Another keyword of hers was context (she was playfully called Kati Kontext herself): on the one hand, in understanding a text (be it a book or a heard text) the context is relevant, it can help us several times if we don't understand something; on the other hand, she never studied words separately, isolated, but they either remained in her mind based on the text she read or the context she encountered (which is perhaps the best possible way of learning)[citation needed], or she memorized them embedded in phrases (e.g. high wind, keen wind), so if one comes to forget one of them, the other word often used together with it will trigger the former. From adjectival phrases we can even recall the gender in many cases. Kató Lomb recommended using patterns, templates, "shoemaker's lasts" or "cookie-cutters" elsewhere as well: these are simple, skeletonized sample sentences for a structure or an idiom, elements which can be inserted into the speech like prefabricated slabs (generally in the first person singular), by applying them we can more easily construct even fairly complicated structures.

She didn't let herself be put off from her set objective by mistakes, failures or the ceaseless demand of perfection, but she always clung to the joyful, enjoyable side of language studies—maybe that's where her success lay. She besieged the fortress of language again and again in a thousand and one ways. Her saying may be useful for those less confident of themselves: "Language is the only thing worth knowing even poorly" (in Hungarian: "A nyelv az egyetlen, amit rosszul is érdemes tudni").

- [Recorded data]
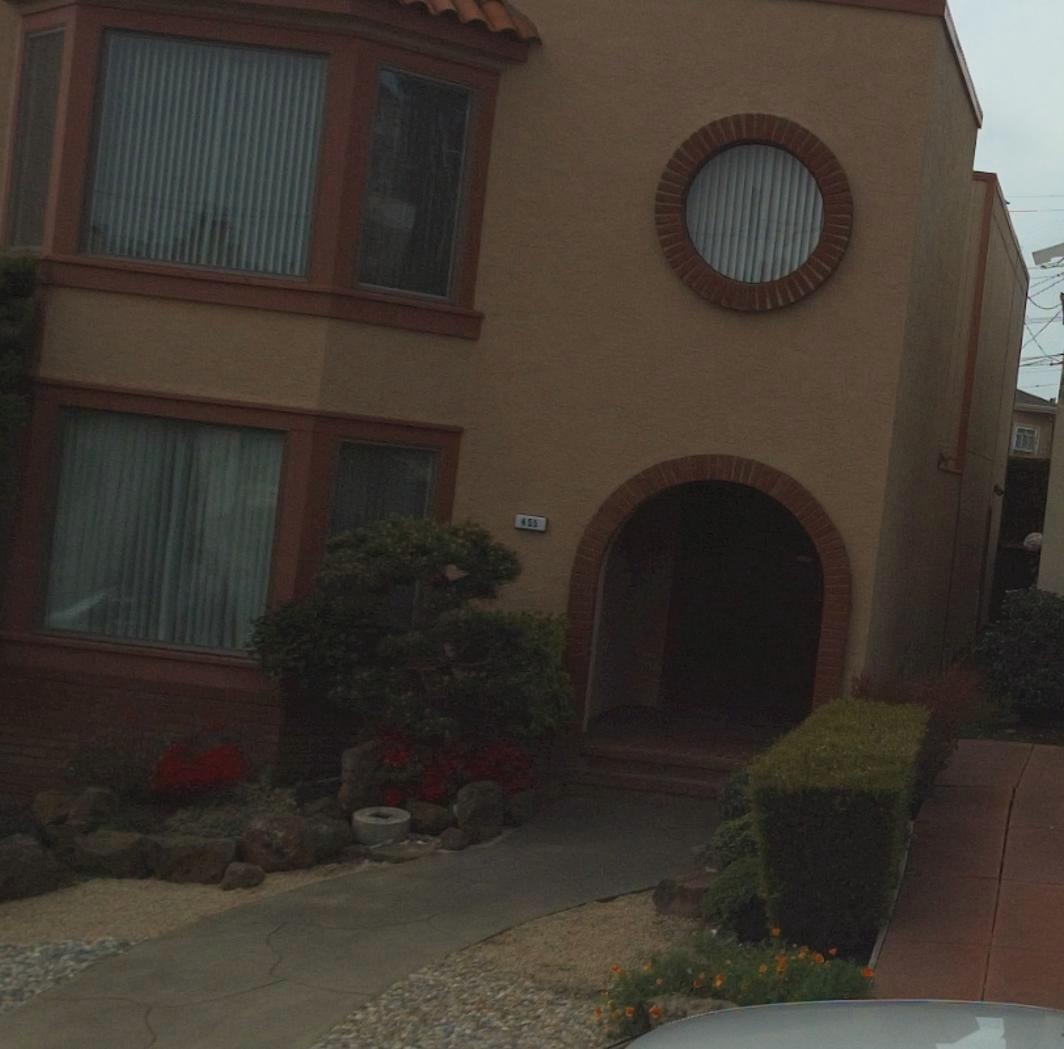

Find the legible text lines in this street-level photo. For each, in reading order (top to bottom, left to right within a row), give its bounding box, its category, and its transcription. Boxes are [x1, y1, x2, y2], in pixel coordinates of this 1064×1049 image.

[520, 516, 540, 528] StreetNumber: 455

- [Given task 1] List every term that the passage on Kató Lomb's language learning uses for the simple, skeletonized sample sentences she recommended.
- [Given task 2]
Answer these questions from the passage on Kató Lomb's language learning:
(a) What playful name was she called?
(b) Which two phrases are given as examples of words memorized embedded in phrases?
(c) What saying of hers is quoted as useful for those less confident of themselves?

- [Correct output 1]
patterns
templates
"shoemaker's lasts"
"cookie-cutters"

- [Correct output 2]
(a) Kati Kontext
(b) high wind and keen wind
(c) "Language is the only thing worth knowing even poorly"